Instructions to follow
Provide only the number of lines below in which the string "second" occurs.

Task inputs
════
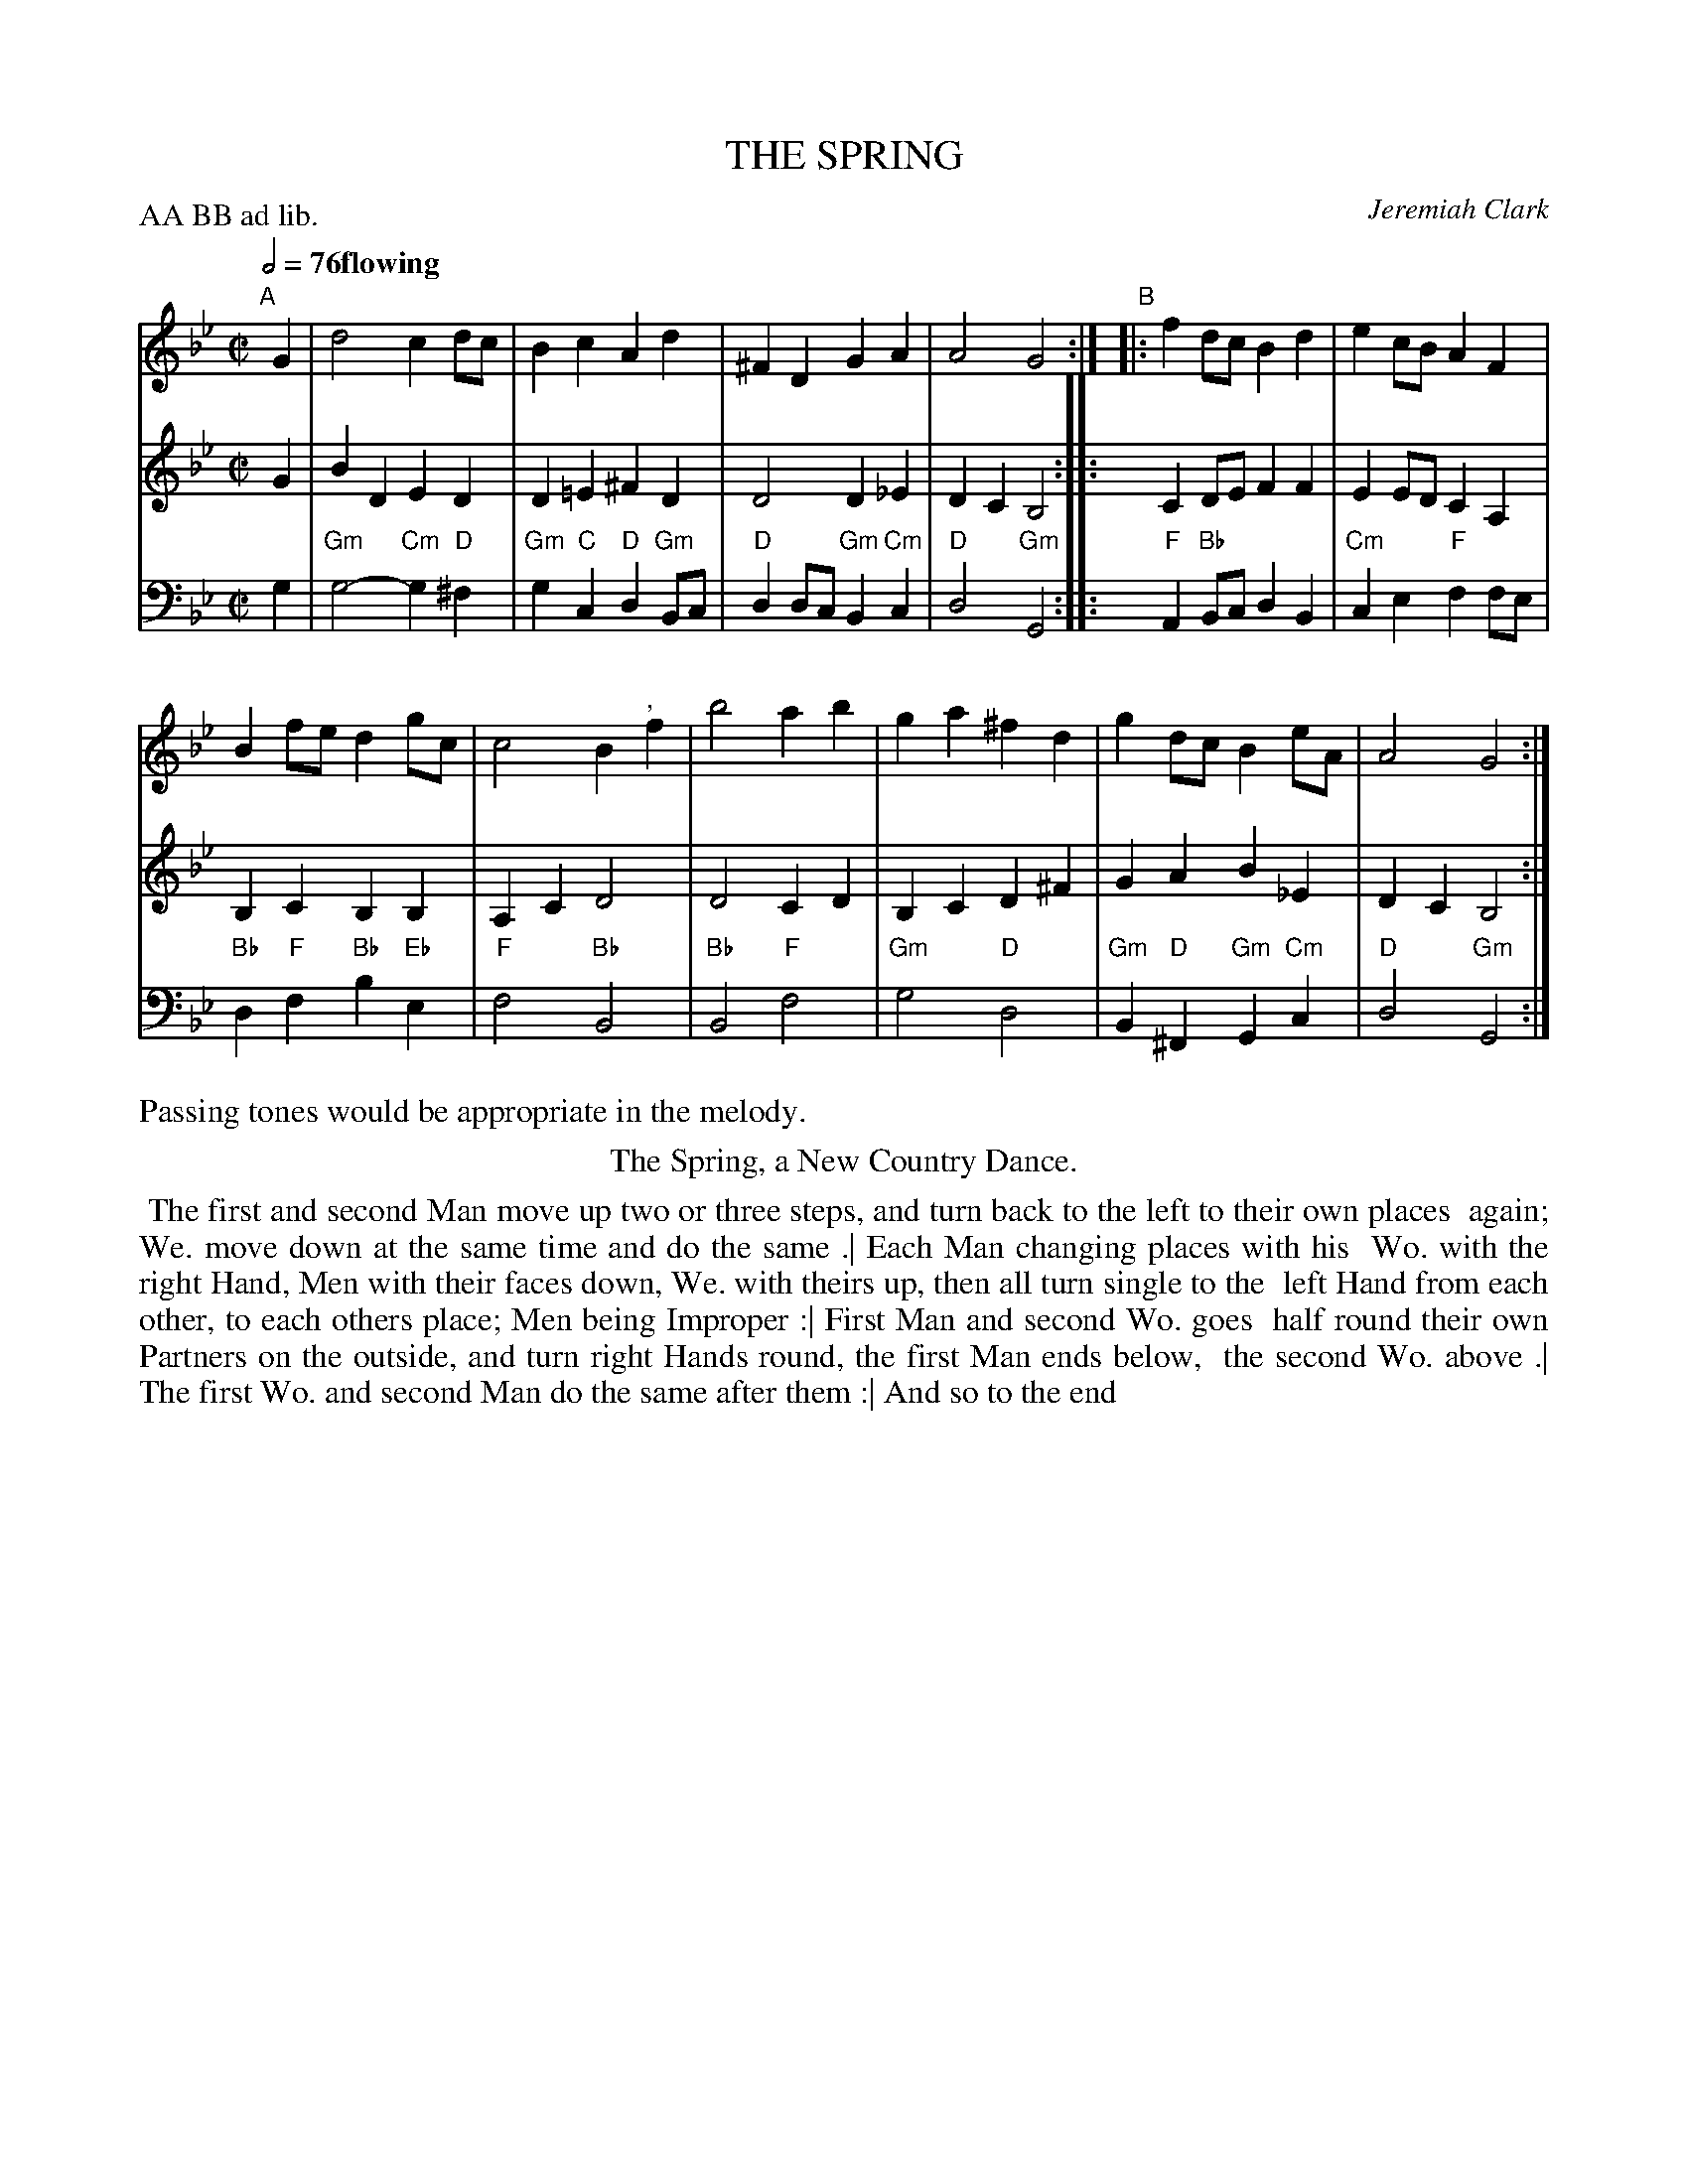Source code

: X: 5
T: THE SPRING
C: Jeremiah Clark
%R: march
M: C|
L: 1/8
Z: 2011,2014 John Chambers <jc:trillian.mit.edu>
B: Thomas Bray's Country Dances 1699 p.14
N: from The Island Princess by Jeremiah Clark
P: AA BB ad lib.
Q: 1/2=76 "flowing"
K: Gm
% - - - - - - - - - - - - - - - - - - - - - - - - -
% V:1 arranged to give fewer, longer staff lines.
V: 1
"A"[|] G2 |\
d4 c2dc | B2c2 A2d2 |\
^F2D2 G2A2 | A4 G4 :|\
"B"|:\
f2dc B2d2 | e2cB A2F2 |
B2fe d2gc | c4 B2 ",  "f2 |\
b4 a2b2 | g2a2 ^f2d2 |\
g2dc B2eA | A4 G4 :|
% - - - - - - - - - - - - - - - - - - - - - - - - -
V: 2
G2 | B2D2 E2D2 | D2=E2 ^F2D2 | D4 D2_E2 | D2C2 B,4 :|
|: C2DE F2F2 | E2ED C2A,2 | B,2C2 B,2B,2 | A,2C2 D4 |
D4 C2D2 | B,2C2 D2^F2 | G2A2 B2_E2 | D2C2 B,4 :|
% - - - - - - - - - - - - - - - - - - - - - - - - -
V: 3 clef=bass middle=d
g2 | "Gm"g4- "Cm"g2"D"^f2 | "Gm"g2"C"c2 "D"d2"Gm"Bc | "D"d2dc "Gm"B2"Cm"c2 | "D"d4 "Gm"G4 :|
|: "F"A2"Bb"Bc d2B2 | "Cm"c2e2 "F"f2fe | "Bb"d2"F"f2 "Bb"b2"Eb"e2 | "F"f4 "Bb"B4 |
"Bb"B4 "F"f4 | "Gm"g4 "D"d4 | "Gm"B2"D"^F2 "Gm"G2"Cm"c2 | "D"d4 "Gm"G4 :|
%%text Passing tones would be appropriate in the melody.
% - - - - - - - - Dance description - - - - - - - -
%%center The Spring, a New Country Dance.
%%begintext align
%% The first and second Man move up two or three steps, and turn back to the left to their own places
%% again; We. move down at the same time and do the same .| Each Man changing places with his
%% Wo. with the right Hand, Men with their faces down, We. with theirs up, then all turn single to the
%% left Hand from each other, to each others place; Men being Improper :| First Man and second Wo. goes
%% half round their own Partners on the outside, and turn right Hands round, the first Man ends below,
%% the second Wo. above .| The first Wo. and second Man do the same after them :| And so to the end
%%endtext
════
Solution for this task
3